=== Data records ===

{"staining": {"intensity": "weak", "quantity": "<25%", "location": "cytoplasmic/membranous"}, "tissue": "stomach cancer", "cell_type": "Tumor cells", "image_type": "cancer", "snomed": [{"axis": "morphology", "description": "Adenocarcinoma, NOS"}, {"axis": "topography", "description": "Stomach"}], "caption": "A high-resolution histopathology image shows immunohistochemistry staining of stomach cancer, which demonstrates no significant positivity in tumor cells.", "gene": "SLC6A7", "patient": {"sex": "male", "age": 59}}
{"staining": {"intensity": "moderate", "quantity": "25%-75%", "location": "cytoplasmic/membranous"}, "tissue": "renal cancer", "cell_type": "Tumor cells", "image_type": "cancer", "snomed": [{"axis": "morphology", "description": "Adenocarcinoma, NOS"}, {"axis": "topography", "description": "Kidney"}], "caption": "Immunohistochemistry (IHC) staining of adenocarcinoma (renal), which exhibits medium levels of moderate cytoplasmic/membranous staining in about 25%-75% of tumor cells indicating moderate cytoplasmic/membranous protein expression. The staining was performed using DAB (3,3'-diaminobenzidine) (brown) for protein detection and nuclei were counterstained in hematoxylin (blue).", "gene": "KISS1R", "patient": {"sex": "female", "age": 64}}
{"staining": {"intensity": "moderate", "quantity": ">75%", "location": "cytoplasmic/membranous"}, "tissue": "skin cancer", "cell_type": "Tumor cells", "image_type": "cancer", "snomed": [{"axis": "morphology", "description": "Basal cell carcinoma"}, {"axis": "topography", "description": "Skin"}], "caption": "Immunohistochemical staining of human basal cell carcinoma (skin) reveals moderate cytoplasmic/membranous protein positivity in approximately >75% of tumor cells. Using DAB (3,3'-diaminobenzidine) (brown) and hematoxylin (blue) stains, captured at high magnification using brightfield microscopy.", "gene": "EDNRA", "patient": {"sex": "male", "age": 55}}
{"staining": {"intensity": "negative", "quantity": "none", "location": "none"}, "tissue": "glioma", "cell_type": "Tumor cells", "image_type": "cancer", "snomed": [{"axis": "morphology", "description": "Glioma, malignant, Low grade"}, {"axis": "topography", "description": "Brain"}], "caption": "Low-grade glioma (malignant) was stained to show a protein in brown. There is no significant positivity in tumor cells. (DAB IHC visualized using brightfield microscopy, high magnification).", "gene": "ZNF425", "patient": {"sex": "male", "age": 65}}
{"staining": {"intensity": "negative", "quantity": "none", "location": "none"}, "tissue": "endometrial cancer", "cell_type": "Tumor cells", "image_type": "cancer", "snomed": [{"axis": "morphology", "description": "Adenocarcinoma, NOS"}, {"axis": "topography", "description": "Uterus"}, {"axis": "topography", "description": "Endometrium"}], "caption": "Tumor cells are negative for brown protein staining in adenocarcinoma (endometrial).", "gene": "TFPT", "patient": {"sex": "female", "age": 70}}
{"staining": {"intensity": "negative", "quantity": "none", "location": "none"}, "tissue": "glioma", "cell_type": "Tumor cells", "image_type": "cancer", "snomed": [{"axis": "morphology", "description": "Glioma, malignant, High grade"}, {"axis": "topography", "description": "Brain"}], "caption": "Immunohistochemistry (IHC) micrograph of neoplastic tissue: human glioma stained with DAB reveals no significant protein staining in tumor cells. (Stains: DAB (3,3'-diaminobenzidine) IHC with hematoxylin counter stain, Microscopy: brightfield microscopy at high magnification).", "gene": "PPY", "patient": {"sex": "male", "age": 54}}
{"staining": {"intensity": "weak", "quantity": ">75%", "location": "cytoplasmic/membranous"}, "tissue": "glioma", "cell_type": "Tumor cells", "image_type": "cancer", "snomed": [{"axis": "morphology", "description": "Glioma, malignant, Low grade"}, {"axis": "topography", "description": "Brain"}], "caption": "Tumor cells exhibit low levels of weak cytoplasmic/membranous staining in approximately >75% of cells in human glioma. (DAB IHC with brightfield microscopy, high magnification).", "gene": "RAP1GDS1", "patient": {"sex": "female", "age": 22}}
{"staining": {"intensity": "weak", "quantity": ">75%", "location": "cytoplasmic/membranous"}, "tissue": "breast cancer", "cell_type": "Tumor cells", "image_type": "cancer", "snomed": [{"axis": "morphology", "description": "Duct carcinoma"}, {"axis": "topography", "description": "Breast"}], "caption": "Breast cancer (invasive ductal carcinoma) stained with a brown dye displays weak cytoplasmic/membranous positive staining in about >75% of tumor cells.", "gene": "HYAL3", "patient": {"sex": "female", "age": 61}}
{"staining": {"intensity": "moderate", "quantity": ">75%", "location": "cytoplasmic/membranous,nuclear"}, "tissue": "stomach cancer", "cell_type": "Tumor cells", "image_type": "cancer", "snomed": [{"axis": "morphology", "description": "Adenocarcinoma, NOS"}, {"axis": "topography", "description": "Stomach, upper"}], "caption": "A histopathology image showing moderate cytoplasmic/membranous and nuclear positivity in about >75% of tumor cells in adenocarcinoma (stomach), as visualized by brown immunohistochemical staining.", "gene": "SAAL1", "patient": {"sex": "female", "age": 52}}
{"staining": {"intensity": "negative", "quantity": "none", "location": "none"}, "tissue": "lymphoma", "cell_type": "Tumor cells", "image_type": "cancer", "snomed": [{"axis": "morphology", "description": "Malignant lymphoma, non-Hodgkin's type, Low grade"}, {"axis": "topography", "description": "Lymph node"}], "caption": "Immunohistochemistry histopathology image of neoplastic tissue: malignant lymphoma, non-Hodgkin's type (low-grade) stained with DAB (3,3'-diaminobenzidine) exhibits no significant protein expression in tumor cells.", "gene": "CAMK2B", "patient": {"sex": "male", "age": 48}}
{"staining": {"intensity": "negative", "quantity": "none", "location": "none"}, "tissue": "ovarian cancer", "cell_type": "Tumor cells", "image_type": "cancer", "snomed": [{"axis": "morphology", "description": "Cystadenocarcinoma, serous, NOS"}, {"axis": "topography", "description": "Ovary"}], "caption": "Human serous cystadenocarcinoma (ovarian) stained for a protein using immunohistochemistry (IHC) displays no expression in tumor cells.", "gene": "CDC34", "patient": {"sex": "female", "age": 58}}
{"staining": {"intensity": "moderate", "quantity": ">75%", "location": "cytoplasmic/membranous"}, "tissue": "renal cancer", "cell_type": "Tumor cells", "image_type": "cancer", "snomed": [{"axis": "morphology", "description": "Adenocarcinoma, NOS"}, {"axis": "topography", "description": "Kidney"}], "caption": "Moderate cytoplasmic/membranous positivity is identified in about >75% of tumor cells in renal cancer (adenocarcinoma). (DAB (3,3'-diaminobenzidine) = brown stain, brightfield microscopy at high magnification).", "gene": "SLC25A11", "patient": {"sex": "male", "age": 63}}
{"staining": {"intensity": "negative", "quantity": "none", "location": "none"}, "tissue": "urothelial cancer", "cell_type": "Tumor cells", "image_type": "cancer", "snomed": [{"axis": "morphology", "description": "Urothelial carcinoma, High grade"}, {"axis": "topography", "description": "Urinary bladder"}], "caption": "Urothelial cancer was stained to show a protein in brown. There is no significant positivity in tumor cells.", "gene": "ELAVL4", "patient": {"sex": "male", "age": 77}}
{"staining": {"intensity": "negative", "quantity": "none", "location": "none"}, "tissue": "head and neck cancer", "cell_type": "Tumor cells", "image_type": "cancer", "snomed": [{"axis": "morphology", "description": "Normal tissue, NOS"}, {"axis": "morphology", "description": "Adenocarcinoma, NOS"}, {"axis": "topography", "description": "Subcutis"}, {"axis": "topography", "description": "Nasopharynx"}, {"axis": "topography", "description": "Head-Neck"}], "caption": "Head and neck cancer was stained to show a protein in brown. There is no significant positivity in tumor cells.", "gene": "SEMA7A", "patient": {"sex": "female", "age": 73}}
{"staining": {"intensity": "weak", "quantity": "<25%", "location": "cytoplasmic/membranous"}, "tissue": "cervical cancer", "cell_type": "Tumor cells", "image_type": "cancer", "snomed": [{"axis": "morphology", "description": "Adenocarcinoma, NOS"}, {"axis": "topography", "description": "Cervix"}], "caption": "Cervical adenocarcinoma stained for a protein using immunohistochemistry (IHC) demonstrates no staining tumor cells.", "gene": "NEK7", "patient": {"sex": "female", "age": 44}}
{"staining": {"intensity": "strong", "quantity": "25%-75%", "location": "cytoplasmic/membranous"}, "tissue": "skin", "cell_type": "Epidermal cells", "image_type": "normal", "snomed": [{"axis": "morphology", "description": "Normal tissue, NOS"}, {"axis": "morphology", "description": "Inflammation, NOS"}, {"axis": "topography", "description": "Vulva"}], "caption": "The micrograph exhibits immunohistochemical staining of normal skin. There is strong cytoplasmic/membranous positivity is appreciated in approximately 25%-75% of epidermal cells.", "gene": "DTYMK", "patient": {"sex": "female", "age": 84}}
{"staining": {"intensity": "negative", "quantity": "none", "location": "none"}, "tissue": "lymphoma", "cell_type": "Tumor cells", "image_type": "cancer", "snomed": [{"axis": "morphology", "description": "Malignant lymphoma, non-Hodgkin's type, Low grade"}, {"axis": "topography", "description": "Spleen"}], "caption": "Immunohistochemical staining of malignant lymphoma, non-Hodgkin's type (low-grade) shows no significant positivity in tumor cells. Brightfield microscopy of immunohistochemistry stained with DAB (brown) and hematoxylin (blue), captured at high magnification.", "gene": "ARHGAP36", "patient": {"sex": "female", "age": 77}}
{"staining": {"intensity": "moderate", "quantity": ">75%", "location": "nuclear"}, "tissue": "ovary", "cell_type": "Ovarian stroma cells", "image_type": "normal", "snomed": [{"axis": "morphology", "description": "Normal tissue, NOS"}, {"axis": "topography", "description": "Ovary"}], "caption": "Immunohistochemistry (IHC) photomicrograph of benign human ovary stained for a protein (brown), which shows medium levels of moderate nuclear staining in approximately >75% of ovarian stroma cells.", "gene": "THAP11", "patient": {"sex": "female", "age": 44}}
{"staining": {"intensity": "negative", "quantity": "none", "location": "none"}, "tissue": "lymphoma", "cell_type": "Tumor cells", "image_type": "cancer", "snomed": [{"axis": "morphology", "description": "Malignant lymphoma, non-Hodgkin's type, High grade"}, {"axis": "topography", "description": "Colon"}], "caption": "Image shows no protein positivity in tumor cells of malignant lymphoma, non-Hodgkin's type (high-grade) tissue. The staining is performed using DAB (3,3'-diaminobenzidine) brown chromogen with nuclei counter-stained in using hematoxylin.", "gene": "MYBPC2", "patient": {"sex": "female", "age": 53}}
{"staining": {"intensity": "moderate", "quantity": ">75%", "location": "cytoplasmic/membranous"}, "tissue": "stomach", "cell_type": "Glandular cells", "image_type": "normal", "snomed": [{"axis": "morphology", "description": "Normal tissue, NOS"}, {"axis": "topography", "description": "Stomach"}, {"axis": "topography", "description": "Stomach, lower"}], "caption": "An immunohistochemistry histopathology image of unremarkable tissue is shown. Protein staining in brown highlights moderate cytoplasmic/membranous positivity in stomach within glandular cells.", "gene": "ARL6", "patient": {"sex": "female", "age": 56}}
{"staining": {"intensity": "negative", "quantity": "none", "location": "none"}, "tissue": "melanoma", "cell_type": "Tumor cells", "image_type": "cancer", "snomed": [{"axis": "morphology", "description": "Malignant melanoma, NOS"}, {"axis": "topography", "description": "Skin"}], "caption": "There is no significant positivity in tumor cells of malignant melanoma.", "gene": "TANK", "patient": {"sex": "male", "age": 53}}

===

- Exercise instructions
Every line above from the line with "histopathology image showing" to the line with "image of neoplastic", inclusive, must be returned exactly; no other line belongs in the reply.

- Completed task
{"staining": {"intensity": "moderate", "quantity": ">75%", "location": "cytoplasmic/membranous,nuclear"}, "tissue": "stomach cancer", "cell_type": "Tumor cells", "image_type": "cancer", "snomed": [{"axis": "morphology", "description": "Adenocarcinoma, NOS"}, {"axis": "topography", "description": "Stomach, upper"}], "caption": "A histopathology image showing moderate cytoplasmic/membranous and nuclear positivity in about >75% of tumor cells in adenocarcinoma (stomach), as visualized by brown immunohistochemical staining.", "gene": "SAAL1", "patient": {"sex": "female", "age": 52}}
{"staining": {"intensity": "negative", "quantity": "none", "location": "none"}, "tissue": "lymphoma", "cell_type": "Tumor cells", "image_type": "cancer", "snomed": [{"axis": "morphology", "description": "Malignant lymphoma, non-Hodgkin's type, Low grade"}, {"axis": "topography", "description": "Lymph node"}], "caption": "Immunohistochemistry histopathology image of neoplastic tissue: malignant lymphoma, non-Hodgkin's type (low-grade) stained with DAB (3,3'-diaminobenzidine) exhibits no significant protein expression in tumor cells.", "gene": "CAMK2B", "patient": {"sex": "male", "age": 48}}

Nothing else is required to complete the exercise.